## Directions
Leave the pictures out and restate every line below exactly.

## Record extracts
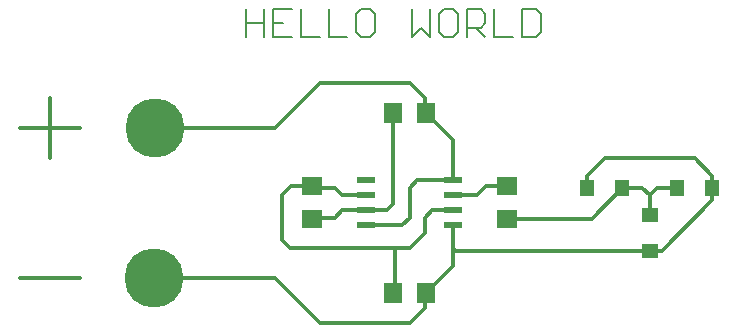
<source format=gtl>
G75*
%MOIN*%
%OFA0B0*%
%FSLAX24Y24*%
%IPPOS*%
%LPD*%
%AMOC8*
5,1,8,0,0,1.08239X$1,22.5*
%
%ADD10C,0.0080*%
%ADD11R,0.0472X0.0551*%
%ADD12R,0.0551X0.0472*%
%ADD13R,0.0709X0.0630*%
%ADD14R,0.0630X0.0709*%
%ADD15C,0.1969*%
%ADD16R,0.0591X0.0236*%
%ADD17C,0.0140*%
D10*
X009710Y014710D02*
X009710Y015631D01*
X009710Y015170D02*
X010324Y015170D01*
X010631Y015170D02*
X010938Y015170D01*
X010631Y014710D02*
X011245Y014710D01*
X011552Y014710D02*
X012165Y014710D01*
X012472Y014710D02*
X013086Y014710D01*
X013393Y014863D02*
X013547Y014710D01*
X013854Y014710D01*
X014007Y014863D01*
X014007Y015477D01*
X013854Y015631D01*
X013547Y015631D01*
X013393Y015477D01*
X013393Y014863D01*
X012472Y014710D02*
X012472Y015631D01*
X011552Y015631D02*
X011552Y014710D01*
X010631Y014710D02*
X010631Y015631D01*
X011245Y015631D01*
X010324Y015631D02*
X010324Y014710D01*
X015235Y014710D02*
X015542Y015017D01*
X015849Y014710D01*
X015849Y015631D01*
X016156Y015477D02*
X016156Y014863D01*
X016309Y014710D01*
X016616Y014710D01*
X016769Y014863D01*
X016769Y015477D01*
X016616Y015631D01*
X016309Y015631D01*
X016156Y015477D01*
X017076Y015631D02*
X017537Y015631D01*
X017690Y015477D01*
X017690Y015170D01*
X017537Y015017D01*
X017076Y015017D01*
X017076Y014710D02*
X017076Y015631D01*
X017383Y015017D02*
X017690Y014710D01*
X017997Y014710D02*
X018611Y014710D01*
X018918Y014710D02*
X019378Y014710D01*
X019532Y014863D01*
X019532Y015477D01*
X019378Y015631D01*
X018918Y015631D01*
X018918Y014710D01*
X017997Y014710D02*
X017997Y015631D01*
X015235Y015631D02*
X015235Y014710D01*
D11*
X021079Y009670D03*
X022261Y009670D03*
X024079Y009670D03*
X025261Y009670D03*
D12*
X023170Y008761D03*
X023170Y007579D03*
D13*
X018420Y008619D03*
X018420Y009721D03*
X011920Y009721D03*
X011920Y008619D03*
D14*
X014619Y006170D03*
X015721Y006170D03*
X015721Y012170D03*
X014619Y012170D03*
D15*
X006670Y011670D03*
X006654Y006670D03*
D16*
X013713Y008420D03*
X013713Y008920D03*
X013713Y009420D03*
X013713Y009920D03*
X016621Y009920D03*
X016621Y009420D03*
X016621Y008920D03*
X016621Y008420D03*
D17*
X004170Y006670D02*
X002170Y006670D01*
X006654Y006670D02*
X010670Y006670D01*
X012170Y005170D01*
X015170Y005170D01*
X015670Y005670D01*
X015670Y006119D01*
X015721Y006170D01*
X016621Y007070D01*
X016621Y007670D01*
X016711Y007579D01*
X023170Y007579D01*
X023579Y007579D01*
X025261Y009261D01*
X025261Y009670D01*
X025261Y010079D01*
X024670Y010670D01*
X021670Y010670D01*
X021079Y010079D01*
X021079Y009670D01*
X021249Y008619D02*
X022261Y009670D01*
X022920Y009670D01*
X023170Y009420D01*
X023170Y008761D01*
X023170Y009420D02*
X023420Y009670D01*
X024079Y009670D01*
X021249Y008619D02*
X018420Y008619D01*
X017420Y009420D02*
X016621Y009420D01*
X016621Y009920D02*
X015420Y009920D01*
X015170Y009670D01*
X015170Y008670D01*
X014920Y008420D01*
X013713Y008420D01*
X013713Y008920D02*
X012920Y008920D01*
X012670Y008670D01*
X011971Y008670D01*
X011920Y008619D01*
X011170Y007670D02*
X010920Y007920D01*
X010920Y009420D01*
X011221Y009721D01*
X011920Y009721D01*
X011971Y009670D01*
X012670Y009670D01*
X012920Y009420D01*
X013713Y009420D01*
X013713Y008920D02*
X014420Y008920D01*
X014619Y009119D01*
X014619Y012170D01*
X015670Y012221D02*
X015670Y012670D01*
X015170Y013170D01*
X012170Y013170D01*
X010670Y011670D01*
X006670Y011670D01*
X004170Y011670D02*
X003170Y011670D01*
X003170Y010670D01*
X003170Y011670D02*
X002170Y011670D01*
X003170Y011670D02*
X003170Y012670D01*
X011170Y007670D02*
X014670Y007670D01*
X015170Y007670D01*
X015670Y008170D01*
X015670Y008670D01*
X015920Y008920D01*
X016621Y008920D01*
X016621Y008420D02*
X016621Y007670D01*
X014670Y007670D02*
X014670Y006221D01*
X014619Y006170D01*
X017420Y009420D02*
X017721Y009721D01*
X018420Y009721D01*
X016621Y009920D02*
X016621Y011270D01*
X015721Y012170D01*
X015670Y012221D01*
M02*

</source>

## Problem solution
<source format=gtl>
G75*
%MOIN*%
%OFA0B0*%
%FSLAX24Y24*%
%IPPOS*%
%LPD*%
%AMOC8*
5,1,8,0,0,1.08239X$1,22.5*
%
%ADD10C,0.0080*%
%ADD11R,0.0472X0.0551*%
%ADD12R,0.0551X0.0472*%
%ADD13R,0.0709X0.0630*%
%ADD14R,0.0630X0.0709*%
%ADD15C,0.1969*%
%ADD16R,0.0591X0.0236*%
%ADD17C,0.0140*%
D10*
X009710Y014710D02*
X009710Y015631D01*
X009710Y015170D02*
X010324Y015170D01*
X010631Y015170D02*
X010938Y015170D01*
X010631Y014710D02*
X011245Y014710D01*
X011552Y014710D02*
X012165Y014710D01*
X012472Y014710D02*
X013086Y014710D01*
X013393Y014863D02*
X013547Y014710D01*
X013854Y014710D01*
X014007Y014863D01*
X014007Y015477D01*
X013854Y015631D01*
X013547Y015631D01*
X013393Y015477D01*
X013393Y014863D01*
X012472Y014710D02*
X012472Y015631D01*
X011552Y015631D02*
X011552Y014710D01*
X010631Y014710D02*
X010631Y015631D01*
X011245Y015631D01*
X010324Y015631D02*
X010324Y014710D01*
X015235Y014710D02*
X015542Y015017D01*
X015849Y014710D01*
X015849Y015631D01*
X016156Y015477D02*
X016156Y014863D01*
X016309Y014710D01*
X016616Y014710D01*
X016769Y014863D01*
X016769Y015477D01*
X016616Y015631D01*
X016309Y015631D01*
X016156Y015477D01*
X017076Y015631D02*
X017537Y015631D01*
X017690Y015477D01*
X017690Y015170D01*
X017537Y015017D01*
X017076Y015017D01*
X017076Y014710D02*
X017076Y015631D01*
X017383Y015017D02*
X017690Y014710D01*
X017997Y014710D02*
X018611Y014710D01*
X018918Y014710D02*
X019378Y014710D01*
X019532Y014863D01*
X019532Y015477D01*
X019378Y015631D01*
X018918Y015631D01*
X018918Y014710D01*
X017997Y014710D02*
X017997Y015631D01*
X015235Y015631D02*
X015235Y014710D01*
D11*
X021079Y009670D03*
X022261Y009670D03*
X024079Y009670D03*
X025261Y009670D03*
D12*
X023170Y008761D03*
X023170Y007579D03*
D13*
X018420Y008619D03*
X018420Y009721D03*
X011920Y009721D03*
X011920Y008619D03*
D14*
X014619Y006170D03*
X015721Y006170D03*
X015721Y012170D03*
X014619Y012170D03*
D15*
X006670Y011670D03*
X006654Y006670D03*
D16*
X013713Y008420D03*
X013713Y008920D03*
X013713Y009420D03*
X013713Y009920D03*
X016621Y009920D03*
X016621Y009420D03*
X016621Y008920D03*
X016621Y008420D03*
D17*
X004170Y006670D02*
X002170Y006670D01*
X006654Y006670D02*
X010670Y006670D01*
X012170Y005170D01*
X015170Y005170D01*
X015670Y005670D01*
X015670Y006119D01*
X015721Y006170D01*
X016621Y007070D01*
X016621Y007670D01*
X016711Y007579D01*
X023170Y007579D01*
X023579Y007579D01*
X025261Y009261D01*
X025261Y009670D01*
X025261Y010079D01*
X024670Y010670D01*
X021670Y010670D01*
X021079Y010079D01*
X021079Y009670D01*
X021249Y008619D02*
X022261Y009670D01*
X022920Y009670D01*
X023170Y009420D01*
X023170Y008761D01*
X023170Y009420D02*
X023420Y009670D01*
X024079Y009670D01*
X021249Y008619D02*
X018420Y008619D01*
X017420Y009420D02*
X016621Y009420D01*
X016621Y009920D02*
X015420Y009920D01*
X015170Y009670D01*
X015170Y008670D01*
X014920Y008420D01*
X013713Y008420D01*
X013713Y008920D02*
X012920Y008920D01*
X012670Y008670D01*
X011971Y008670D01*
X011920Y008619D01*
X011170Y007670D02*
X010920Y007920D01*
X010920Y009420D01*
X011221Y009721D01*
X011920Y009721D01*
X011971Y009670D01*
X012670Y009670D01*
X012920Y009420D01*
X013713Y009420D01*
X013713Y008920D02*
X014420Y008920D01*
X014619Y009119D01*
X014619Y012170D01*
X015670Y012221D02*
X015670Y012670D01*
X015170Y013170D01*
X012170Y013170D01*
X010670Y011670D01*
X006670Y011670D01*
X004170Y011670D02*
X003170Y011670D01*
X003170Y010670D01*
X003170Y011670D02*
X002170Y011670D01*
X003170Y011670D02*
X003170Y012670D01*
X011170Y007670D02*
X014670Y007670D01*
X015170Y007670D01*
X015670Y008170D01*
X015670Y008670D01*
X015920Y008920D01*
X016621Y008920D01*
X016621Y008420D02*
X016621Y007670D01*
X014670Y007670D02*
X014670Y006221D01*
X014619Y006170D01*
X017420Y009420D02*
X017721Y009721D01*
X018420Y009721D01*
X016621Y009920D02*
X016621Y011270D01*
X015721Y012170D01*
X015670Y012221D01*
M02*

</source>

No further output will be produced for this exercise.